According to ESPN Stats & Information, Gronkowski was on the field for 45 of New England's 62 offensive plays, or 72 percent, his lowest percentage of plays this season. Moreover, Gronkowski was thrown to only three times, catching two passes for 26 yards, his lowest output since early October.
The second of Brady's passes intended for Gronkowski, a desperation heave as the quarterback escaped pressure from the Giants' rush, was intercepted by New York linebacker Chase Blackburn, who, at 6-foot-3, was able to box out hobbled, 6-6 Gronkowski on the play.
"I just got to get up there and deflect that out of the way," Gronkowski said. "[Blackburn] made a nice play."
When the Patriots' offense took the field for the final possession of the game, trailing 21-17 with less than a minute remaining, Gronkowski was not on the field for the first seven plays of the drive. Instead, the Patriots opted for a three-wide-receiver set with Hernandez as their lone tight end.

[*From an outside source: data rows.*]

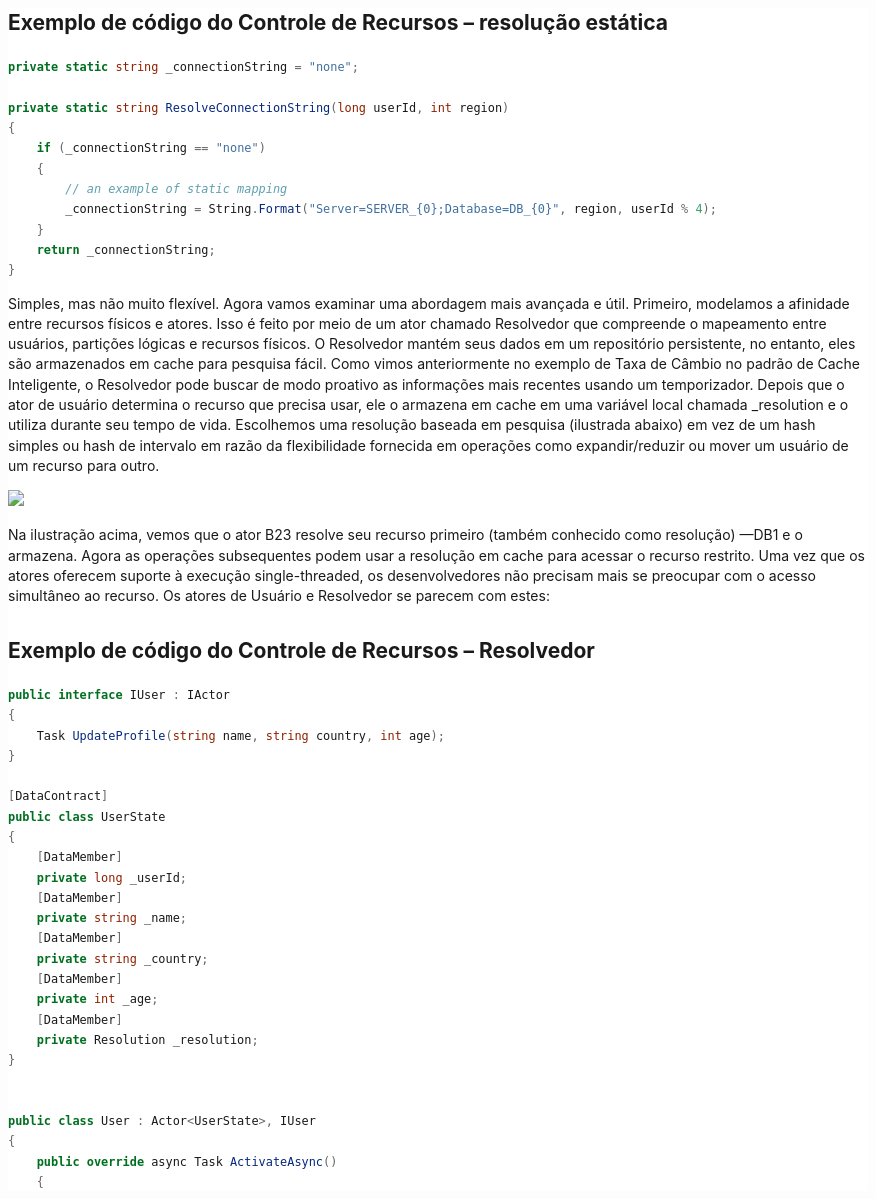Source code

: ## Exemplo de código do Controle de Recursos – resolução estática

```csharp
private static string _connectionString = "none";

private static string ResolveConnectionString(long userId, int region)
{
    if (_connectionString == "none")
    {
        // an example of static mapping
        _connectionString = String.Format("Server=SERVER_{0};Database=DB_{0}", region, userId % 4);
    }
    return _connectionString;
}
```

Simples, mas não muito flexível. Agora vamos examinar uma abordagem mais avançada e útil. Primeiro, modelamos a afinidade entre recursos físicos e atores. Isso é feito por meio de um ator chamado Resolvedor que compreende o mapeamento entre usuários, partições lógicas e recursos físicos. O Resolvedor mantém seus dados em um repositório persistente, no entanto, eles são armazenados em cache para pesquisa fácil. Como vimos anteriormente no exemplo de Taxa de Câmbio no padrão de Cache Inteligente, o Resolvedor pode buscar de modo proativo as informações mais recentes usando um temporizador. Depois que o ator de usuário determina o recurso que precisa usar, ele o armazena em cache em uma variável local chamada _resolution e o utiliza durante seu tempo de vida. Escolhemos uma resolução baseada em pesquisa (ilustrada abaixo) em vez de um hash simples ou hash de intervalo em razão da flexibilidade fornecida em operações como expandir/reduzir ou mover um usuário de um recurso para outro.

![][2]

Na ilustração acima, vemos que o ator B23 resolve seu recurso primeiro (também conhecido como resolução) —DB1 e o armazena. Agora as operações subsequentes podem usar a resolução em cache para acessar o recurso restrito. Uma vez que os atores oferecem suporte à execução single-threaded, os desenvolvedores não precisam mais se preocupar com o acesso simultâneo ao recurso. Os atores de Usuário e Resolvedor se parecem com estes:

## Exemplo de código do Controle de Recursos – Resolvedor

```csharp
public interface IUser : IActor
{
    Task UpdateProfile(string name, string country, int age);
}

[DataContract]
public class UserState
{
    [DataMember]
    private long _userId;
    [DataMember]
    private string _name;
    [DataMember]
    private string _country;
    [DataMember]
    private int _age;
    [DataMember]
    private Resolution _resolution;
}


public class User : Actor<UserState>, IUser
{
    public override async Task ActivateAsync()
    {
```

[1]: ./media/service-fabric-reliable-actors-pattern-resource-governance/resourcegovernance_arch1.png
[2]: ./media/service-fabric-reliable-actors-pattern-resource-governance/resourcegovernance_arch2.png
[3]: ./media/service-fabric-reliable-actors-pattern-resource-governance/resourcegovernance_arch3.png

"He still did a great job," Hernandez said of Gronkowski. "Even though he had that hurt ankle, he played through it and he still had a good game for us."
Gronkowski's first play of that drive was the final play of the game, a Hail Mary heave from Brady into the end zone as time expired. Gronkowski was in good position for the jump ball pass as it deflected off a group of receivers and defenders, but the ball found the ground just beyond his outstretched hands. The incompletion sealed the Giants' fourth Super Bowl championship.
"It was a jump ball play," Gronkowski said. "Aaron [Hernandez] did a great job of getting the ball deflected. I almost had it, but almost isn't enough."
Gronkowski's teammates lauded his efforts to play Sunday night on an injury that, in the regular season, probably would have sidelined him several weeks.
"He played his butt off. He fought. He came out to our practice on Thursday, and it's hard to believe he could play the game with the way he was feeling," Brady said. "He really toughed it out."
"With the role he did play, I tilt my hat off to that kid, he's a tough guy," wide receiver Deion Branch said. "I promise you 75 percent of the players in the NFL wouldn't play today, and this guy toughed it out for his team, and I truly appreciate that guy."
Patriots coach Bill Belichick was asked after the game whether not having Gronkowski fully healthy affected Brady in the early part of the game.
"I don't know," Belichick said. "I wouldn't say so."
After the game, Gronkowski refuted reports that he will undergo offseason surgery on his injured ankle.
"Just keep doing treatments, start recovering from it," Gronkowski said of his offseason plans. "It will be good to go. I'm not worried about it at all."
Mike Rodak covers the Patriots for ESPNBoston.com.